Outsourced sales agencies have their own research teams on staff. They use databases, real-time research, validation software, and other human-led resources to ensure sales teams are getting the most accurate leads possible. And the cost for each of these resources is spread across hundreds of clients –– making it incredibly affordable to offer these services as a standard within a client’s monthly agreement.
4) The Hidden Costs of Hiring & Ramping
Hiring is a resource-intensive process. You need to create job posts, interview candidates, and negotiate salaries with a constant stream of sales team members. It takes a lot of time and money. In fact, according to Glassdoor, you’ll spend an average of $4,000 per new hire.
But those are just the HR costs. If a rep doesn’t have much experience, you’ll also need to invest in getting them up to speed.
Almost 75% of high-growth companies hire sales reps with a year of experience or less. And it takes an average sales rep three months to ramp up to full quota.
That doesn’t sound so bad until you realize the average SDR tenure is only 14.2 months. So you’re putting in all that work for 11 months of full-quota sales. And then you need to start again with a new hire. You also take a risk on each new hire. Not every sales rep is going to fit in well with your company culture. And a bad fit can mean an even shorter tenure.

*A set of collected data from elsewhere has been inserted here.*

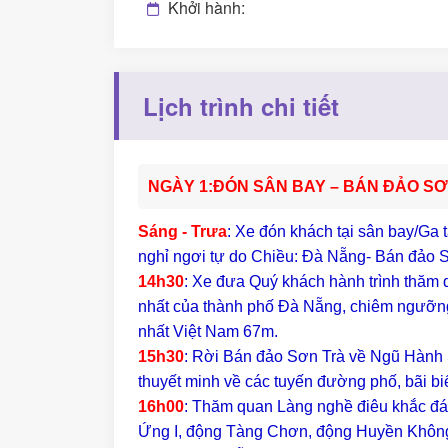
Khởi hành:
Lịch trình chi tiết
NGÀY 1:ĐÓN SÂN BAY – BÁN ĐẢO SƠN 
Sáng - Trưa
: Xe đón khách tại sân bay/Ga 
nghỉ ngơi tự do Chiều: Đà Nẵng- Bán đảo
14h30
: Xe đưa Quý khách hành trình thăm 
nhất của thành phố Đà Nẵng, chiêm ngưỡ
nhất Việt Nam 67m.
15h30
: Rời Bán đảo Sơn Trà về Ngũ Hành 
thuyết minh về các tuyến đường phố, bãi b
16h00
: Thăm quan Làng nghề điêu khắc đá
Ứng I, động Tàng Chơn, động Huyền Không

Outsourced reps are already prepared to ramp up as quickly as possible –– usually, it takes less than a month before the SDRs are launching campaigns. And the hiring is taken care of for you.
A Final Takeaway
As Scott Barker mentioned in this Sales Hacker Webinar (where I was lucky enough to chat about my favorite subject, the ROI of using an outsourced sales development partner) engineering teams at large companies consistently hire off-shore developers and marketing teams across industries hire creative agencies to lead their advertising campaigns. Why do sales professionals still consistently think it has to be all in-house or nothing at all?
Remember, the question of whether hiring in-house or outsourcing your sales development is a personal one. What’s right for another business may not be right for you.
Furthermore, if you do choose outsourcing, the level of outsourced commitment is totally up to you. It depends on what’s right for your company and the structure you have in place. We’ve observed that 35% of companies that choose outsourcing typically use a combination of an in-house sales and/or marketing team with outsourced sales agency services.
SMBs come in all different shapes and sizes and are walking at many different points along the path to growth. But there is one universal truth for every B2B company: more meetings = more sales. How you get those meetings –– and keep profit margins high at the same time –– is up to you.